Zadanie:
Powtórz bez zmian linie od początku wierszy do linii zawierającej „title MIM Instability” włącznie.

Wyodrębnione wiersze:

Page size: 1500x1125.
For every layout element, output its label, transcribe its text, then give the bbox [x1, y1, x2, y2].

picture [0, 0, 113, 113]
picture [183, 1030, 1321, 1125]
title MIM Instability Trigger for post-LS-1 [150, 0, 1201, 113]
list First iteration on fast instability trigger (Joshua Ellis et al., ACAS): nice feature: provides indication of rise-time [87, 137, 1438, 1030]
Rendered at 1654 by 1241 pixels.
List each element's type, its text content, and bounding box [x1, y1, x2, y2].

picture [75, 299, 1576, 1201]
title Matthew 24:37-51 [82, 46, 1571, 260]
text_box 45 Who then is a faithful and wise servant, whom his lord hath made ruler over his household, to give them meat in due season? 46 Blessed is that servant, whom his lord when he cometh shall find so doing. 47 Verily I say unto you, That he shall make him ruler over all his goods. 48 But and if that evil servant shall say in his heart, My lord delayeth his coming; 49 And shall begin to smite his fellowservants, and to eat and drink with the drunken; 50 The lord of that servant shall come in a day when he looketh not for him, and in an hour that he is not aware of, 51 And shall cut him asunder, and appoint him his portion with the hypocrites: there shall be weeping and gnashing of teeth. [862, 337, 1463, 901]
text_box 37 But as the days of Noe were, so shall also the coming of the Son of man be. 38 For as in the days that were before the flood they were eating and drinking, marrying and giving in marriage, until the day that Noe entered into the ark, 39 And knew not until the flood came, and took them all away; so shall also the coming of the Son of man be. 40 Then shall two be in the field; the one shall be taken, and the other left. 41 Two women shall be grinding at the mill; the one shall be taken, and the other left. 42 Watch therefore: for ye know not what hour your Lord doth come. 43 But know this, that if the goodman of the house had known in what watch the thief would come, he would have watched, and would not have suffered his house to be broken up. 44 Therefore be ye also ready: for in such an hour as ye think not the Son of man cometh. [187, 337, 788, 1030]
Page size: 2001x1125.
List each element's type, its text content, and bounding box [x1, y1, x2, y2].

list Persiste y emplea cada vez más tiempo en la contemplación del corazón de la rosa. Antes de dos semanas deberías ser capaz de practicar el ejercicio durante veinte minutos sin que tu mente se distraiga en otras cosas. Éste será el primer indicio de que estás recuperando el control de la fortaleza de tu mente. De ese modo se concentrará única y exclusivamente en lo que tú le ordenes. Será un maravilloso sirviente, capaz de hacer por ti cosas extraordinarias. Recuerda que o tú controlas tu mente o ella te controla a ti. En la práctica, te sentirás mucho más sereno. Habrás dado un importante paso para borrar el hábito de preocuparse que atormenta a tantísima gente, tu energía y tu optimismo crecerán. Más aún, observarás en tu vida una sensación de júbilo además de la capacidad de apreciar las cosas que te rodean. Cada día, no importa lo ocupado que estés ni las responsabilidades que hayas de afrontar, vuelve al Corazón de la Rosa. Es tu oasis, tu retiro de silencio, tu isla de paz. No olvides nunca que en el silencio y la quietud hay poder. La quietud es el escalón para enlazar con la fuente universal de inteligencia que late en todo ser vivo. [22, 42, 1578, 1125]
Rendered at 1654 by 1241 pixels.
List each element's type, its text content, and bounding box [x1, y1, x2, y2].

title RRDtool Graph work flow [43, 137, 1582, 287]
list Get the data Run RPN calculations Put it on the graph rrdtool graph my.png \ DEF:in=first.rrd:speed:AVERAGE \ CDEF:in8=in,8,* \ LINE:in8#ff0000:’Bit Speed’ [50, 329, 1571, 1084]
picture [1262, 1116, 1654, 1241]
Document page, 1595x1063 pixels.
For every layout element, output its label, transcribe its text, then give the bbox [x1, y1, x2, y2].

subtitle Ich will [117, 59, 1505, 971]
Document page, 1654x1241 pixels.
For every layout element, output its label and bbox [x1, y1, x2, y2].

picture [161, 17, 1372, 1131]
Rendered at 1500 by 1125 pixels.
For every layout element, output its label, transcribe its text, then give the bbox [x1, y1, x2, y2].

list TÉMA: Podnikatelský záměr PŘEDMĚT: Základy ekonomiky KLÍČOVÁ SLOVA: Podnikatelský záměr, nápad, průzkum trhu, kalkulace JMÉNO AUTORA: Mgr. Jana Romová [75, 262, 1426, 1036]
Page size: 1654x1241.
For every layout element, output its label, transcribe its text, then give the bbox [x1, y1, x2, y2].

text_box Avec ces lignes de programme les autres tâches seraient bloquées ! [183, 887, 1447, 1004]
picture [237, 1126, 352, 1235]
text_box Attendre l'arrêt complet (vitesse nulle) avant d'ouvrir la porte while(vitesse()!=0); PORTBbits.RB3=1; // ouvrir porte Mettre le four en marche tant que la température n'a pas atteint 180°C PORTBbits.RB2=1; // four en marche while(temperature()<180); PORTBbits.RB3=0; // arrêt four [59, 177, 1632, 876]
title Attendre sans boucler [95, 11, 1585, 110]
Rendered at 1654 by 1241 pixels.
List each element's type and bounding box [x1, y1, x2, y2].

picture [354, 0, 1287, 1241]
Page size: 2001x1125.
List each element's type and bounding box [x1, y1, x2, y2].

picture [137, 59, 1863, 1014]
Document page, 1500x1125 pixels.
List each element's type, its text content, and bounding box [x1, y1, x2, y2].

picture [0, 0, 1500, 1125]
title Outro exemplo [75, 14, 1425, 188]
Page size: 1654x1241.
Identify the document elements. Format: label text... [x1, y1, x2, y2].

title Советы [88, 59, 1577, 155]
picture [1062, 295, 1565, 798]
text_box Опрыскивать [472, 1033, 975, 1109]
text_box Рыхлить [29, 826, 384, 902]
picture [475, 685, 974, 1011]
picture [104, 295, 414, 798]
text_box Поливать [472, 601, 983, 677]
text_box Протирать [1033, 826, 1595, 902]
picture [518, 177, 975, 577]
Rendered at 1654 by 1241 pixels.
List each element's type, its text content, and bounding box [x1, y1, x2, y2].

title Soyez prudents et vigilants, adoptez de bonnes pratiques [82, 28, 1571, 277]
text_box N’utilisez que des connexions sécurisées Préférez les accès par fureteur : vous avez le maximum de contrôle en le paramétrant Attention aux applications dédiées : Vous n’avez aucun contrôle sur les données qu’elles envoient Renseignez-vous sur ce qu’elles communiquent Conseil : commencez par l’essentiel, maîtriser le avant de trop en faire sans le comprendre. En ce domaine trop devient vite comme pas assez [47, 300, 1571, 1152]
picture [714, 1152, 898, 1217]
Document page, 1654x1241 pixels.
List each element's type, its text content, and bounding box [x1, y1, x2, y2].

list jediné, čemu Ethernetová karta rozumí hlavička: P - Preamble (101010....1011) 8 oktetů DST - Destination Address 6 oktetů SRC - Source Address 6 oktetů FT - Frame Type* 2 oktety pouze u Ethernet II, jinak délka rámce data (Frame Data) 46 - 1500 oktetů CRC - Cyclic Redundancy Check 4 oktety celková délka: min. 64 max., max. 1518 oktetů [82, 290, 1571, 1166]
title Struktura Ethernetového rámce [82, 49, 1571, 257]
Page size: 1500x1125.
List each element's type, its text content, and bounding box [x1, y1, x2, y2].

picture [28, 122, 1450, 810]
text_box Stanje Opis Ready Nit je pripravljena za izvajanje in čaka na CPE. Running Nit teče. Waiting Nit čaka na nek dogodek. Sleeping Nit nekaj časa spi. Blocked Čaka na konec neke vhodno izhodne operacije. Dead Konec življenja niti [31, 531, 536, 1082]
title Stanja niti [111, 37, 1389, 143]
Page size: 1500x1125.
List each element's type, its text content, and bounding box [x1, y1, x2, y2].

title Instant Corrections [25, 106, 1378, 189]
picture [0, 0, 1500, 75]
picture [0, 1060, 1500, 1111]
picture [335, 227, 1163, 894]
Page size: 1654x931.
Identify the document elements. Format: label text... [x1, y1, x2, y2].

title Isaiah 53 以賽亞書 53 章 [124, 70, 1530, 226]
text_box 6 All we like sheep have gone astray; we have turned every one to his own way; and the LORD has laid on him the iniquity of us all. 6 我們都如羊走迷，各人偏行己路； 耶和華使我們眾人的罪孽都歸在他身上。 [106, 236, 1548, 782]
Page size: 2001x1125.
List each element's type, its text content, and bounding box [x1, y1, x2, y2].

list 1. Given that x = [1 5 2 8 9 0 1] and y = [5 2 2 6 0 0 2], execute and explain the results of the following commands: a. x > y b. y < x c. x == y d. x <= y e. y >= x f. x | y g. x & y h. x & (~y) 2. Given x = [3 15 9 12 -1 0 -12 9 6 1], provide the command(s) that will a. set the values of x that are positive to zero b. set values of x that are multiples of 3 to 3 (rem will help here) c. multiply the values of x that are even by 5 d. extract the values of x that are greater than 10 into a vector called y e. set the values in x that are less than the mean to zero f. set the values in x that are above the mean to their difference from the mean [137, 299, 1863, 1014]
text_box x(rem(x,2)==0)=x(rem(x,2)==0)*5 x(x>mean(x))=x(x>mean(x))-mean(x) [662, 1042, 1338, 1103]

Wynik:
Page size: 1500x1125.
For every layout element, output its label, transcribe its text, then give the bbox [x1, y1, x2, y2].

picture [0, 0, 113, 113]
picture [183, 1030, 1321, 1125]
title MIM Instability Trigger for post-LS-1 [150, 0, 1201, 113]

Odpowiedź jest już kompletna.